Triumph Over Trials

Michael Leyba's Inspirational Journey to Legal Success

From Washburn Lawyer – Spring 2025
Story by Annie Flaschbarth

Taking the bar exam is an intense experience marked by months of rigorous preparation, high stakes, and the ever-present tick of the clock. But for someone like Michael Leyba, III, ’93, who has extreme test anxiety and PTSD, the pressure of the bar exam is a colossal mental battlefield.

Leyba has encountered several obstacles in his lifetime. Beginning at only six months old, a near-death, code blue hospital experience due to bacterial meningitis left doctors telling his mother he would either die or be developmentally disabled.
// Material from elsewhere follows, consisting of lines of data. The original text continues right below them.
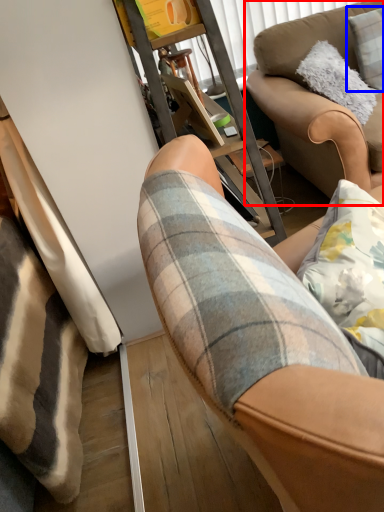
Question: Which object appears closest to the camera in this image, studio couch (highlighted by a red box) or pillow (highlighted by a blue box)?

Choices:
 (A) studio couch
 (B) pillow

Answer: (A)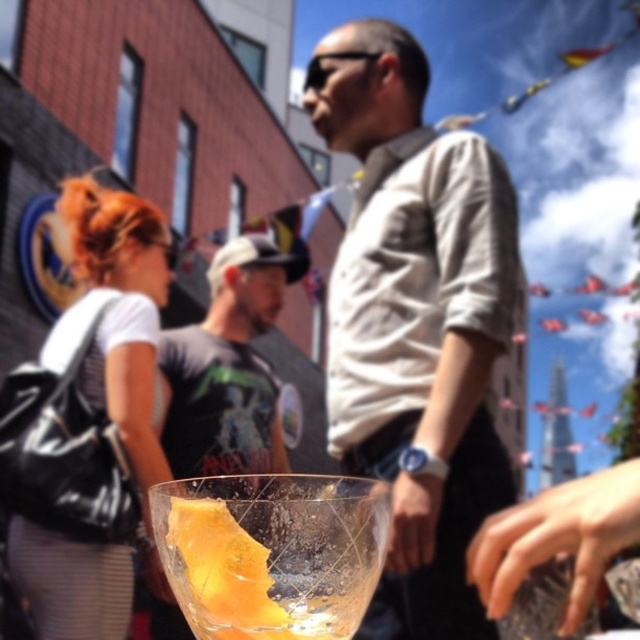
Question: Can you confirm if white matte shirt at center is positioned to the left of matte black backpack at left?

Choices:
 (A) no
 (B) yes

Answer: (A)

Question: Is white matte shirt at center to the left of matte black t-shirt at center from the viewer's perspective?

Choices:
 (A) yes
 (B) no

Answer: (B)

Question: Can you confirm if white matte shirt at center is positioned to the left of translucent glass at center?

Choices:
 (A) no
 (B) yes

Answer: (A)

Question: Among these objects, which one is nearest to the camera?

Choices:
 (A) white matte shirt at center
 (B) translucent glass at center
 (C) matte black backpack at left

Answer: (B)

Question: Which point is closer to the camera taking this photo?

Choices:
 (A) (330, 346)
 (B) (113, 406)
 (C) (220, 413)

Answer: (B)

Question: Which point is farther from the camera taking this photo?

Choices:
 (A) (378, 189)
 (B) (116, 492)
 (C) (211, 460)
 (D) (280, 564)

Answer: (A)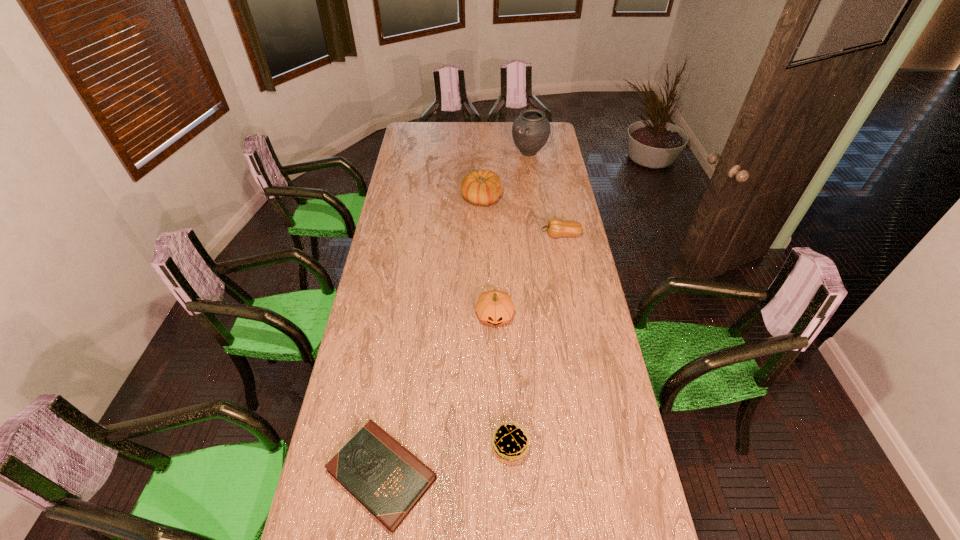
Where is `the tallest object`? the tallest object is located at coordinates (531, 130).

Find the location of a particular element. urn is located at coordinates (531, 130).

This screenshot has height=540, width=960. I want to click on the farthest gourd, so click(483, 187).

In order to click on the fourth farthest object in this screenshot , I will do `click(494, 307)`.

You are a GUI agent. You are given a task and a screenshot of the screen. Output one action in this format:
    pyautogui.click(x=<x>, y=<y>)
    Task: Click on the shortest gourd
    The width and height of the screenshot is (960, 540).
    Given the screenshot: What is the action you would take?
    pyautogui.click(x=556, y=227)

The height and width of the screenshot is (540, 960). Identify the location of the second farthest gourd. (556, 227).

The height and width of the screenshot is (540, 960). Find the location of `patty`. patty is located at coordinates (510, 444).

You are a GUI agent. You are given a task and a screenshot of the screen. Output one action in this format:
    pyautogui.click(x=<x>, y=<y>)
    Task: Click on the Bible
    This screenshot has height=540, width=960.
    Given the screenshot: What is the action you would take?
    pyautogui.click(x=388, y=480)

Luckily, he’s neither – but he believes it’s possible his illness as an infant may have contributed to his condition.

Growing up as one of five children in a Mexican American family of parents with limited formal education, earning a post-graduate degree and navigating academia was no small feat. He started his undergraduate career at UC Irvine, but fierce competition and academic hurdles prompted a transfer to UC Riverside. Despite these challenges and his anxiety, he was determined to succeed and when Washburn University School of Law recruited him, he jumped at the opportunity.

“I received the chance to pursue college and law school due to the need for minority representation in higher education,” Leyba said. “With the support of insightful counselors, who advocated for me despite my PTSD and test anxiety, I was placed in front of the right people, enabling my academic journey.”

Obtaining his law degree was only half the battle. Test anxiety and PTSD can create an overwhelming sense of dread causing the mind to go blank and making it difficult to retrieve even the most well-memorized facts. After graduating from Washburn Law, he returned to California and attempted the California bar exam three times without success. He moved back to Kansas, where he also struggled to pass the Kansas bar exam. With the support and mentorship of Washburn Law Professors Bruce Levine and James Wadley, Leyba took the Kansas bar exam again, and improved by 31 points to pass.

“Though I’ve always been a slow starter, these opportunities – along with the help of my professors – helped bridge the gap between my exam challenges and my true academic potential.”

Leyba practiced law in Kansas as a prosecutor and criminal defense attorney for indigent clients before relocating to Colorado in 2000 where he worked for LexisNexis for eight years. His anxiety caused him to fail the Colorado reciprocity test twice, but the COVID-19 pandemic facilitated a conversation with the state’s chief counsel, who, after recognizing his medical challenges, approved his application in April 2022. He now serves as lead attorney with a national law firm, representing major lenders on all Colorado debt collection cases. The whole time, crediting the critical role of self-advocacy and support from Washburn on his journey.

“Every ranking and recognition that Washburn has ever achieved is well earned. I’m a product of that environment,” Leyba said. “The staff and professors always cared. I don’t know that I would have gotten that kind of attention at a bigger school in a bigger city.”